Sure, it might not be all that for you, but it is for me, and now I can definitely say it has changed my life. It all started with this video. After watching half of Simon d'Entremont's channel, Youtube began recommending me photography content, and one video that wouldn't escape my home page was that Trevor Wisecup interview. After a while, I decided to give it a chance, and what I found was completely and utterly stunning: he was out there, walking around New York streets looking for pictures to take, but not just any pictures: life. He made it his duty to capture life in those streets he strolled up and down every day, and that's exactly what he's accomplished and continues to achieve. I learned from him what street photography meant, and with that, the existence of this label I've escaped all this time for simple ignorance.

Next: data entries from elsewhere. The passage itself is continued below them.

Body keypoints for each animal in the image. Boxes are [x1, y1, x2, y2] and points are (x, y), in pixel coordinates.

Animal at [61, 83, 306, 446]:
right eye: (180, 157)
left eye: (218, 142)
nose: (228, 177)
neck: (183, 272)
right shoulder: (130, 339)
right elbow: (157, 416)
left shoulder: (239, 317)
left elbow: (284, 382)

To me, photography as a whole boils down to two different groups: you're either taking pictures of people, or taking pictures of things. You can take pictures of people like they're things, as well as take pictures of things like they're people, but for the visual world it is either one or the other. Capturing people might mean capturing living-life, while with things, you're likely capturing still life—nature which is dead. So, for example, you're walking down 42nd street, and you see this little kid petting a stray dog, and the dog is all happy and wiggly, you snap a photo of the scene, trying to capture the feeling: that's life, in all its humanity and emotion. But say you're out in nature and there's a pretty cute mountain winking at you, and you think she's so pretty, and you must take a picture of her, so you do, but when that photo is developed, and you're sitting on your favorite armchair with the envelope in hands, itching to finally look back at that dear memory of when you felt desired by that super cute mountain, you pull out the sticky sheet of photography paper and what you see is just a mountain; she's still pretty, nature is pretty, things can look nice, and that will be your most popular print ever, but you'll never find in it the human feeling of that day when. This is photography, as far as I've learned. For the whole time I've been shooting I'm in a constant battle to find my place, to find my thing, and thanks to tREVOR, I might finally be able to shout for the whole world to hear, that I'm a photographer of life.

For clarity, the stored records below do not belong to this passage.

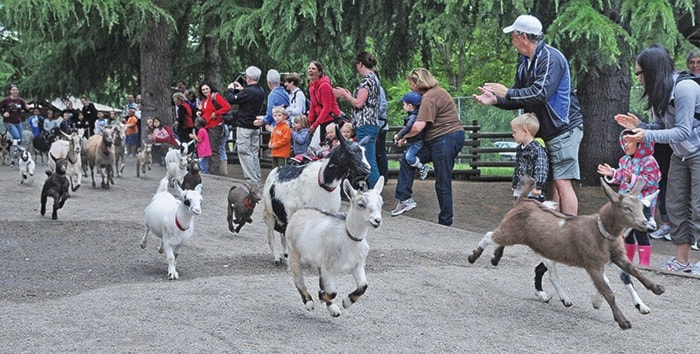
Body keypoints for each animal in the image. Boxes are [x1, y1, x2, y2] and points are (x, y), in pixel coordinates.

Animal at [262, 127, 372, 262]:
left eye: (364, 151)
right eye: (351, 151)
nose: (367, 168)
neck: (323, 180)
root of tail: (276, 170)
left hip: (283, 214)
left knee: (284, 233)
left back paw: (286, 254)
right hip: (269, 213)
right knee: (270, 235)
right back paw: (277, 257)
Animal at [284, 176, 382, 316]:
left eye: (381, 203)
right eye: (361, 204)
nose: (377, 221)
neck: (348, 239)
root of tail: (297, 213)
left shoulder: (357, 265)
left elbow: (363, 286)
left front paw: (346, 302)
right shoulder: (328, 269)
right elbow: (333, 292)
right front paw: (321, 297)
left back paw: (332, 309)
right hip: (294, 252)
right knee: (297, 278)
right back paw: (309, 302)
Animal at [468, 176, 664, 330]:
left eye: (641, 207)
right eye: (626, 208)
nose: (646, 224)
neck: (599, 230)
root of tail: (524, 200)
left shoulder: (617, 257)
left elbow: (634, 271)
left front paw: (656, 289)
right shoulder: (593, 264)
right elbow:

That has always been my desire, to capture life, but I've always failed in doing so because ever since I started shooting, I've been taking pictures of things, and of people like they're things. Why? Because I didn't want to be intrusive and would rather watch from afar. So that's how my vision was captured, distant, impartial, lacking the many individual qualities subjects within life naturally emanate. Life seen from afar isn't life, it's a thing. (When you're seeing a big number of people, like the audience of a live show in one of those drone videos, they all morph into a mantle of skin color; but if you're amongst them, taking pictures right then and there, you're gonna find individuality, and you're going to find the human, and you're gonna find life.)

This realization transformed my art, and made it a little more like me, specially with photography. I am highly sociable and am not afraid of socializing, but with a camera in my hands I felt alien, so photographer-me wasn't me-me; with street photography I found the excuse that allows me to be myself in photography contexts, and it's given me freedom I have never before experienced. Now, the only moment I feel alive is out there, shooting—my home is in the streets—and anything that goes against that is synonym with depression, is not living life like I should.

Therefore, The Trove is also changing in order to accommodate this new era. There will still be copious amounts of pictures published here, involving and not the concept of street photography, but segregation will be applied.

Updates will happen once a week, every Sunday or so, with a shit ton of stuff. So come around often to check on my progress as I hone my skills as a documentarian of life.